=== Section Start ===

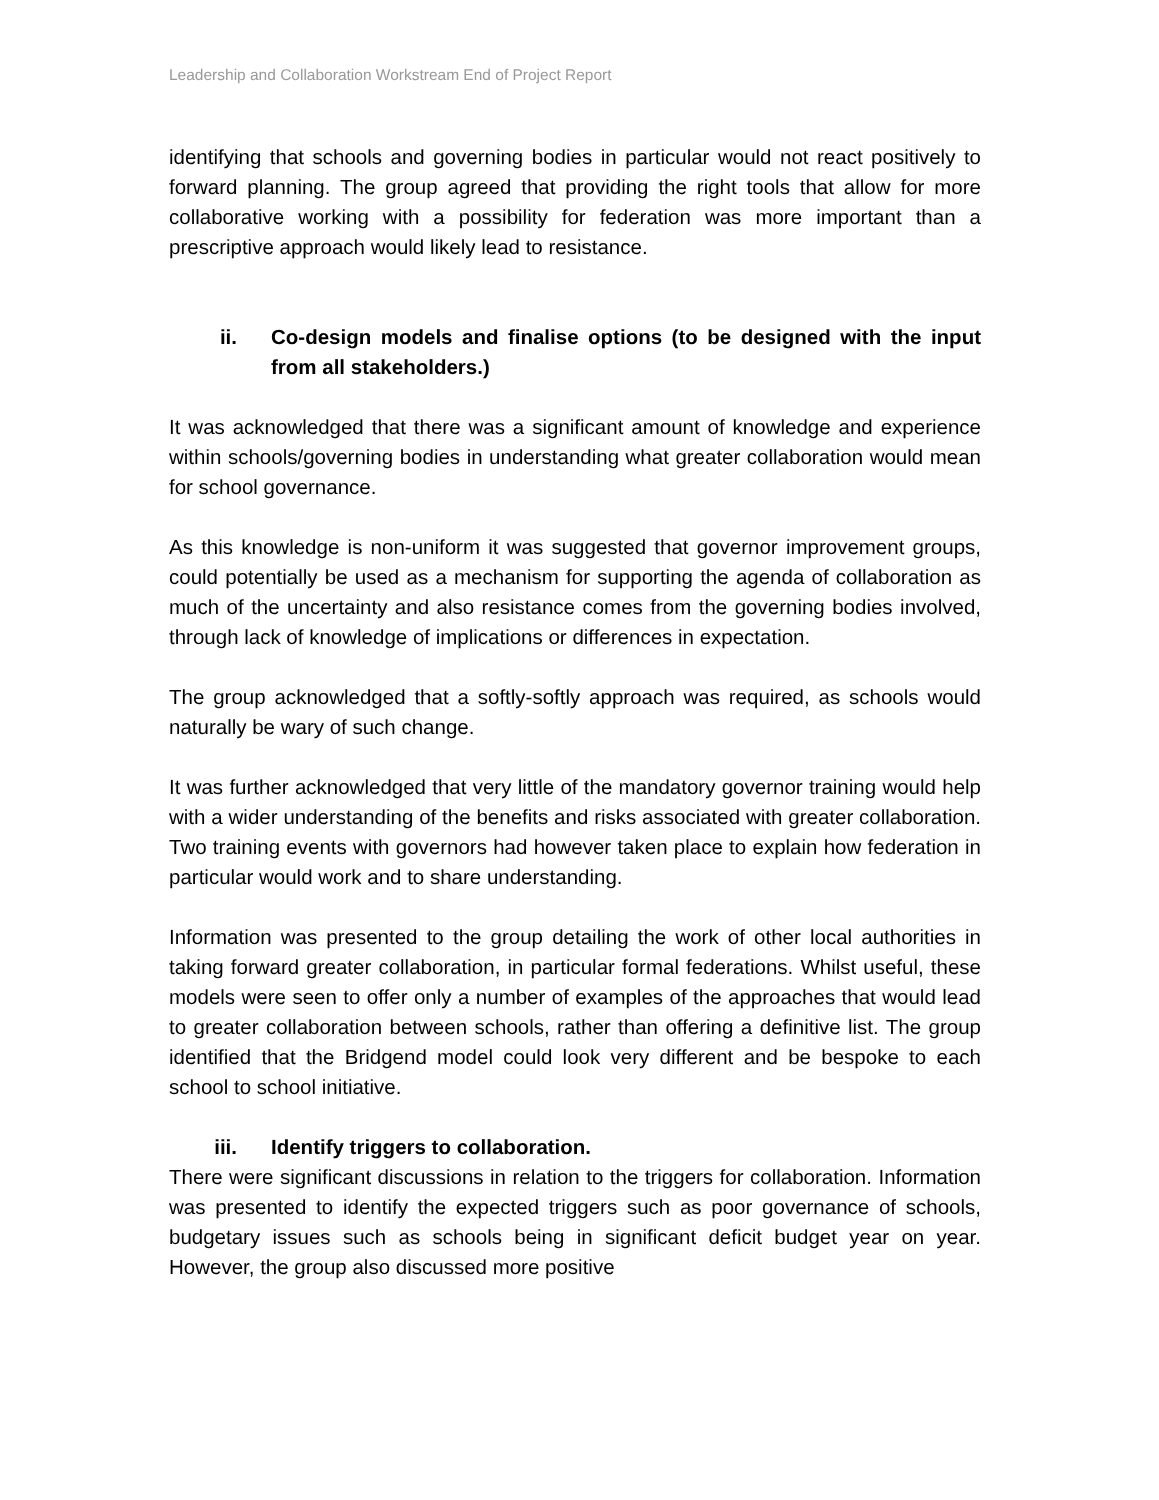Leadership and Collaboration Workstream End of Project Report
identifying that schools and governing bodies in particular would not react positively to forward planning. The group agreed that providing the right tools that allow for more collaborative working with a possibility for federation was more important than a prescriptive approach would likely lead to resistance.
ii. Co-design models and finalise options (to be designed with the input from all stakeholders.)
It was acknowledged that there was a significant amount of knowledge and experience within schools/governing bodies in understanding what greater collaboration would mean for school governance.
As this knowledge is non-uniform it was suggested that governor improvement groups, could potentially be used as a mechanism for supporting the agenda of collaboration as much of the uncertainty and also resistance comes from the governing bodies involved, through lack of knowledge of implications or differences in expectation.
The group acknowledged that a softly-softly approach was required, as schools would naturally be wary of such change.
It was further acknowledged that very little of the mandatory governor training would help with a wider understanding of the benefits and risks associated with greater collaboration. Two training events with governors had however taken place to explain how federation in particular would work and to share understanding.
Information was presented to the group detailing the work of other local authorities in taking forward greater collaboration, in particular formal federations. Whilst useful, these models were seen to offer only a number of examples of the approaches that would lead to greater collaboration between schools, rather than offering a definitive list. The group identified that the Bridgend model could look very different and be bespoke to each school to school initiative.
iii. Identify triggers to collaboration.
There were significant discussions in relation to the triggers for collaboration. Information was presented to identify the expected triggers such as poor governance of schools, budgetary issues such as schools being in significant deficit budget year on year. However, the group also discussed more positive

=== Section End ===

• _What you need to do_: Every line of the data above is to be set down word for word, with the pictures left out.

• _The answer_:
Leadership and Collaboration Workstream End of Project Report
identifying that schools and governing bodies in particular would not react positively to forward planning. The group agreed that providing the right tools that allow for more collaborative working with a possibility for federation was more important than a prescriptive approach would likely lead to resistance.
ii. Co-design models and finalise options (to be designed with the input from all stakeholders.)
It was acknowledged that there was a significant amount of knowledge and experience within schools/governing bodies in understanding what greater collaboration would mean for school governance.
As this knowledge is non-uniform it was suggested that governor improvement groups, could potentially be used as a mechanism for supporting the agenda of collaboration as much of the uncertainty and also resistance comes from the governing bodies involved, through lack of knowledge of implications or differences in expectation.
The group acknowledged that a softly-softly approach was required, as schools would naturally be wary of such change.
It was further acknowledged that very little of the mandatory governor training would help with a wider understanding of the benefits and risks associated with greater collaboration. Two training events with governors had however taken place to explain how federation in particular would work and to share understanding.
Information was presented to the group detailing the work of other local authorities in taking forward greater collaboration, in particular formal federations. Whilst useful, these models were seen to offer only a number of examples of the approaches that would lead to greater collaboration between schools, rather than offering a definitive list. The group identified that the Bridgend model could look very different and be bespoke to each school to school initiative.
iii. Identify triggers to collaboration.
There were significant discussions in relation to the triggers for collaboration. Information was presented to identify the expected triggers such as poor governance of schools, budgetary issues such as schools being in significant deficit budget year on year. However, the group also discussed more positive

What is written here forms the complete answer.